The butcher passed Apricot with a knife as she stepped back with a step. In a burly slicing motion, the knife slices through the tongue, freeing her co-worker. He tumbled to the floor, trying to get away from the monster. In response, the creature turned its head to the man, letting out a roar. But the pole jabbed in its chest buries itself deeper as the coworker twists it, letting out his roar.
In a rage, the abomination swung its arms at the man holding the metal pole straight in front of him. The claws of the beast just missed the man’s face. A flash of light appeared out of Apricot’s corner of the eye as she saw the door to the warehouse flash open. As soon as two officers entered the room, they fired several shots into the beast’s back. White flashes pierced through its body. Suddenly, the creature burst into static before fizzling out like dying embers, releasing one last cackle before dying. When the metal bar fell to the floor, it was as if it had never been there.
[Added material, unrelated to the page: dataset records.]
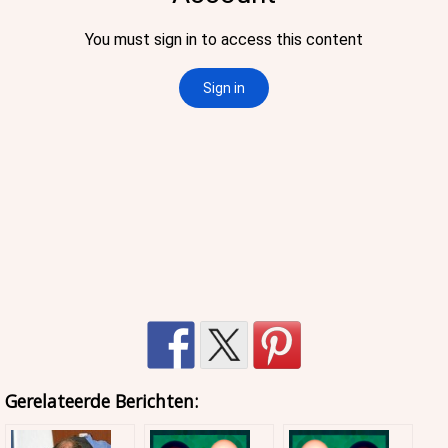
Gerelateerde Berichten: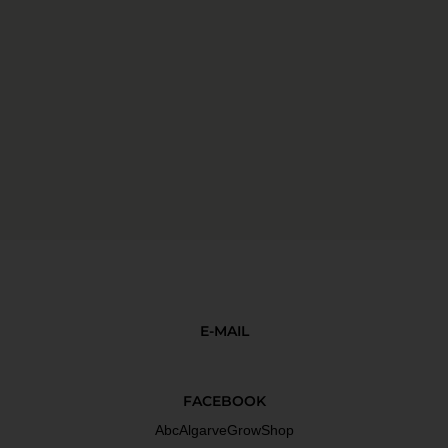
E-MAIL
FACEBOOK
AbcAlgarveGrowShop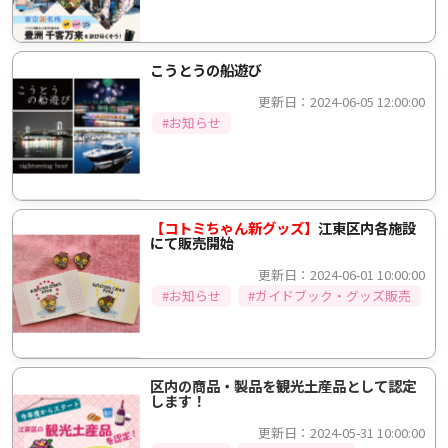
こうとうの船遊び
更新日：2024-06-05 12:00:00
#お知らせ
【コトミちゃん新グッズ】
江東区内各施設
にて販売開始
更新日：2024-06-01 10:00:00
#お知らせ
#ガイドブック・グッズ販売
区内の商品・製品を観光土産品として認定
します！
更新日：2024-05-31 10:00:00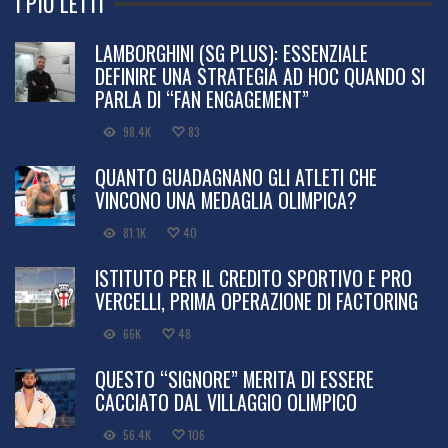
I PIÙ LETTI
LAMBORGHINI (SG PLUS): ESSENZIALE
DEFINIRE UNA STRATEGIA AD HOC QUANDO SI
PARLA DI “FAN ENGAGEMENT”
98.4K
83
QUANTO GUADAGNANO GLI ATLETI CHE
VINCONO UNA MEDAGLIA OLIMPICA?
81.1K
40
ISTITUTO PER IL CREDITO SPORTIVO E PRO
VERCELLI, PRIMA OPERAZIONE DI FACTORING
66K
48
QUESTO “SIGNORE” MERITA DI ESSERE
CACCIATO DAL VILLAGGIO OLIMPICO
56.4K
106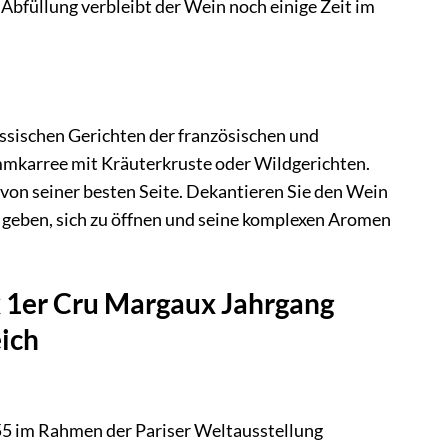
Abfüllung verbleibt der Wein noch einige Zeit im
assischen Gerichten der französischen und
ammkarree mit Kräuterkruste oder Wildgerichten.
von seiner besten Seite. Dekantieren Sie den Wein
u geben, sich zu öffnen und seine komplexen Aromen
x 1er Cru Margaux Jahrgang
ich
855 im Rahmen der Pariser Weltausstellung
As Apricot watched the events unfold, her mouth hung open. A boy next to Apricot whispered something into her ear. “I don’t like your friend very much.” She turned her head to look at him, but he had run to the back of the room and out of the fire escape.
“Everyone stay calm.” said one of the police officers. “We can get everyone out of here if everyone complies. You have been exposed to a hallucinogenic substance. Please come with us so that we can administer the antidote.” Apricot turned to see several other officials in white hazard suits walking into the room.
“That was not a hallucination. That was real.” Apricot said to herself.
The reaper was observing Apricot from a dark corner of the warehouse. “Thou hast become a shameful disappointment.”